_Selected extract_:
————————


  5. CSK says:

    How is this different from demanding that all letters sent through the mail be opened and copied just in case they include information about a crime about to be committed or that has been committed?

    And, Doug, you’re a lawyer. Suppose a client sent you a text? Wouldn’t that be a privileged communication?

    And suppose I texted my doctor? Wouldn’t that be a private communication protected by HIPPA?

    Suppose your pharmacy texts you about your prescription?

  6. Ben Wolf says:

    Oh, I can think of a few apologists among the OTB commentariat who will gladly defend such a measure. I mean, only criminals or bad people would need to hide something, eight?

  7. Ben Wolf says:

    @Ben Wolf: eight = right

  8. Tsar Nicholas says:

    This is one of those somewhat hysterical and quite legally ignorant blog posts that are so common on the Internet.

    The ACLU and ATF want warrant requirements, subject of course to exigent circumstances, for wireless communications. Well, yeah, duh. Sell me some more ice in the wintertime. Nobody is going to suggest otherwise.

————————

_Task set_:
**A.** In the comment thread, which two organizations does Tsar Nicholas say want warrant requirements for wireless communications?
**B.** Continue the comment thread about reading text messages from where it stops.

_Source material_:
————————

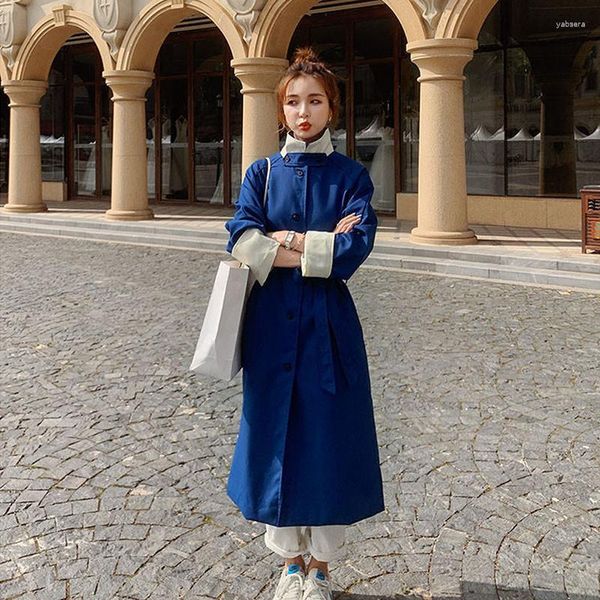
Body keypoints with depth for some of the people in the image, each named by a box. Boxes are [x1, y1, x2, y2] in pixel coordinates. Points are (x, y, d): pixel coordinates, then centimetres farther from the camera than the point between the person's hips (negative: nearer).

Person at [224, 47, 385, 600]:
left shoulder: (351, 176, 2)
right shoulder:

————————

_Task-by-task results_:
**A.** The ACLU and ATF.

**B.**
    Meanwhile the law enforcement folks want text messages to be captured and stored, so that they have the ability to obtain them later on, via the necessary means. Sure, obviously, that makes sense, from the law enforcement perspective. They’re not suggesting that they have plenary, warantless rights to obtain the info. But obviously if the info is not there, because it’s simply not stored, then getting a warrant won’t help them.

    That’s it. That’s all that’s going on here. Not exactly the end of the known universe.

    Personally speaking, I would object to a federal law requiring the wireless providers to capture and store texts and e-mails. That would be overbroad. Mission creep would be written all over it. Unintended consequences and such.

    But by the same token, however, if anti-terrorism law enforcement were to get wind of a domestic terror cell, for example, they clearly should have the power to engage in warrantless direct surveillance of the attendant wireless communications, if necessary by summary special court compulsion. Civil liberties don’t mean all that much when, you know, you’re blow’d up to bits by genocidal Islamo-bots.

  9. rudderpedals says:

    Everything is already being captured by the three letter agency or our British friends and presumably screened for national security stuff. We learned that in the 2005 NY Times report.

    I’ll leave the history of “reforms” that hollowed out the ECPA for later or someone else.

  10. anjin-san says:

    Civil liberties don’t mean all that much when, you know, you’re blow’d up to bits by genocidal Islamo-bots.

    Some of us would rather die standing up for freedom than live crawling away from it.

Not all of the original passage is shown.